Sable’s federal bailout — namely, Department of Energy Secretary Chris Wright’s “Pipeline Capacity Prioritization and Allocation Order” under the Defense Production Act — was unlawful, Bonta argues.
The motion is part of Bonta’s second lawsuit against the administration’s efforts to restart the Sable pipelines. In it, he urges the court to revoke the order and immediately block Sable’s transportation of oil through the pipelines. He says these actions are not only illegal, but could also “subject California to irreparable harm without the court’s intervention.”
To recap, oil is already flowing through the pipelines. Sable has repeatedly sidestepped state regulatory agencies in its pursuit to repair and restart the Santa Ynez Unit (including three offshore platforms, onshore processing plant, and the two pipelines) it purchased in 2024 — nearly 10 years after production was shut down due to the Refugio Oil Spill, caused by the severe corrosion of one of those pipelines.
To start moving oil in March, Sable skirted state requirements and approvals. Instead, it relied on federal permission, which state leaders and environmentalists argue was unlawfully given.

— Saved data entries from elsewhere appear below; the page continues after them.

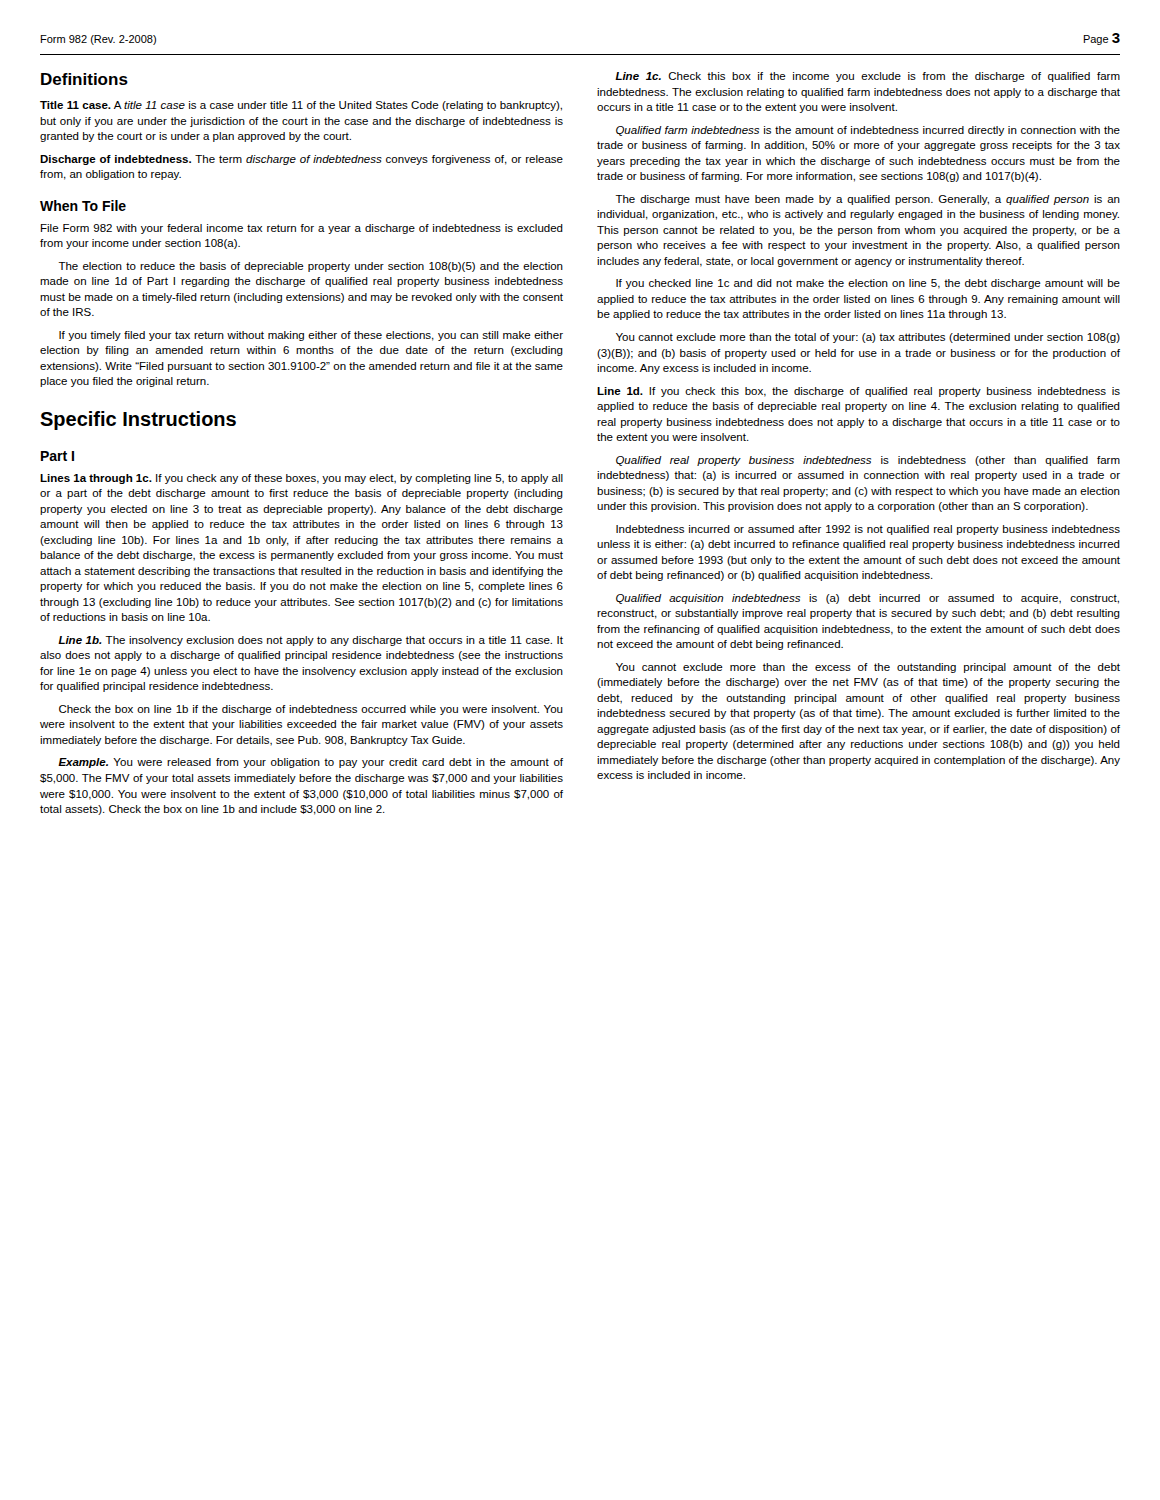Form 982 (Rev. 2-2008)
Page 3
Definitions
Title 11 case. A title 11 case is a case under title 11 of the United States Code (relating to bankruptcy), but only if you are under the jurisdiction of the court in the case and the discharge of indebtedness is granted by the court or is under a plan approved by the court.
Discharge of indebtedness. The term discharge of indebtedness conveys forgiveness of, or release from, an obligation to repay.
When To File
File Form 982 with your federal income tax return for a year a discharge of indebtedness is excluded from your income under section 108(a).
The election to reduce the basis of depreciable property under section 108(b)(5) and the election made on line 1d of Part I regarding the discharge of qualified real property business indebtedness must be made on a timely-filed return (including extensions) and may be revoked only with the consent of the IRS.
If you timely filed your tax return without making either of these elections, you can still make either election by filing an amended return within 6 months of the due date of the return (excluding extensions). Write “Filed pursuant to section 301.9100-2” on the amended return and file it at the same place you filed the original return.
Specific Instructions
Part I
Lines 1a through 1c. If you check any of these boxes, you may elect, by completing line 5, to apply all or a part of the debt discharge amount to first reduce the basis of depreciable property (including property you elected on line 3 to treat as depreciable property). Any balance of the debt discharge amount will then be applied to reduce the tax attributes in the order listed on lines 6 through 13 (excluding line 10b). For lines 1a and 1b only, if after reducing the tax attributes there remains a balance of the debt discharge, the excess is permanently excluded from your gross income. You must attach a statement describing the transactions that resulted in the reduction in basis and identifying the property for which you reduced the basis. If you do not make the election on line 5, complete lines 6 through 13 (excluding line 10b) to reduce your attributes. See section 1017(b)(2) and (c) for limitations of reductions in basis on line 10a.
Line 1b. The insolvency exclusion does not apply to any discharge that occurs in a title 11 case. It also does not apply to a discharge of qualified principal residence indebtedness (see the instructions for line 1e on page 4) unless you elect to have the insolvency exclusion apply instead of the exclusion for qualified principal residence indebtedness.
Check the box on line 1b if the discharge of indebtedness occurred while you were insolvent. You were insolvent to the extent that your liabilities exceeded the fair market value (FMV) of your assets immediately before the discharge. For details, see Pub. 908, Bankruptcy Tax Guide.
Example. You were released from your obligation to pay your credit card debt in the amount of $5,000. The FMV of your total assets immediately before the discharge was $7,000 and your liabilities were $10,000. You were insolvent to the extent of $3,000 ($10,000 of total liabilities minus $7,000 of total assets). Check the box on line 1b and include $3,000 on line 2.
Line 1c. Check this box if the income you exclude is from the discharge of qualified farm indebtedness. The exclusion relating to qualified farm indebtedness does not apply to a discharge that occurs in a title 11 case or to the extent you were insolvent.
Qualified farm indebtedness is the amount of indebtedness incurred directly in connection with the trade or business of farming. In addition, 50% or more of your aggregate gross receipts for the 3 tax years preceding the tax year in which the discharge of such indebtedness occurs must be from the trade or business of farming. For more information, see sections 108(g) and 1017(b)(4).
The discharge must have been made by a qualified person. Generally, a qualified person is an individual, organization, etc., who is actively and regularly engaged in the business of lending money. This person cannot be related to you, be the person from whom you acquired the property, or be a person who receives a fee with respect to your investment in the property. Also, a qualified person includes any federal, state, or local government or agency or instrumentality thereof.
If you checked line 1c and did not make the election on line 5, the debt discharge amount will be applied to reduce the tax attributes in the order listed on lines 6 through 9. Any remaining amount will be applied to reduce the tax attributes in the order listed on lines 11a through 13.
You cannot exclude more than the total of your: (a) tax attributes (determined under section 108(g)(3)(B)); and (b) basis of property used or held for use in a trade or business or for the production of income. Any excess is included in income.
Line 1d. If you check this box, the discharge of qualified real property business indebtedness is applied to reduce the basis of depreciable real property on line 4. The exclusion relating to qualified real property business indebtedness does not apply to a discharge that occurs in a title 11 case or to the extent you were insolvent.
Qualified real property business indebtedness is indebtedness (other than qualified farm indebtedness) that: (a) is incurred or assumed in connection with real property used in a trade or business; (b) is secured by that real property; and (c) with respect to which you have made an election under this provision. This provision does not apply to a corporation (other than an S corporation).
Indebtedness incurred or assumed after 1992 is not qualified real property business indebtedness unless it is either: (a) debt incurred to refinance qualified real property business indebtedness incurred or assumed before 1993 (but only to the extent the amount of such debt does not exceed the amount of debt being refinanced) or (b) qualified acquisition indebtedness.
Qualified acquisition indebtedness is (a) debt incurred or assumed to acquire, construct, reconstruct, or substantially improve real property that is secured by such debt; and (b) debt resulting from the refinancing of qualified acquisition indebtedness, to the extent the amount of such debt does not exceed the amount of debt being refinanced.
You cannot exclude more than the excess of the outstanding principal amount of the debt (immediately before the discharge) over the net FMV (as of that time) of the property securing the debt, reduced by the outstanding principal amount of other qualified real property business indebtedness secured by that property (as of that time). The amount excluded is further limited to the aggregate adjusted basis (as of the first day of the next tax year, or if earlier, the date of disposition) of depreciable real property (determined after any reductions under sections 108(b) and (g)) you held immediately before the discharge (other than property acquired in contemplation of the discharge). Any excess is included in income.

That’s the crux of Bonta’s lawsuit against the Trump administration, filed in March: The federal government should not be able to supersede state authority, and a federal Consent Decree, to allow Sable to restart oil transport through the pipelines. That federal decree requires Sable to obtain approval from the State Fire Marshal before restarting — approval the State Fire Marshal has so far withheld.
The Trump administration cited an “energy emergency” in its justification of the restart, which Bonta called “BS” in his announcement of the lawsuit. That was on March 23, two weeks after Sable had begun oil and gas production at the Santa Ynez Unit along the Gaviota Coast.
Bonta’s new motion for an injunction joins another injunction imposed by Santa Barbara Judge Donna Geck, which requires the company to secure all necessary state approvals, and give the court 10 days’ notice, before restarting. In April, Geck refused to lift the injunction, even though oil was already flowing.
It also piles onto Bonta’s first lawsuit against the administration for lending a helping hand to Sable. In January, he filed a lawsuit in the Ninth Circuit Court of Appeals challenging the Pipeline and Hazardous Materials Safety Administration’s order to reestablish authority over the pipelines by reclassifying them as “interstate,” issuing a restart approval for Sable, and providing Sable an emergency permit that waived regulatory compliance in order for Sable to restart oil transportation through the pipelines. That lawsuit remains ongoing.
The first court hearing on the injunction is scheduled for June 1, which is the soonest it may go into effect, depending on whether the judge decides to grant it.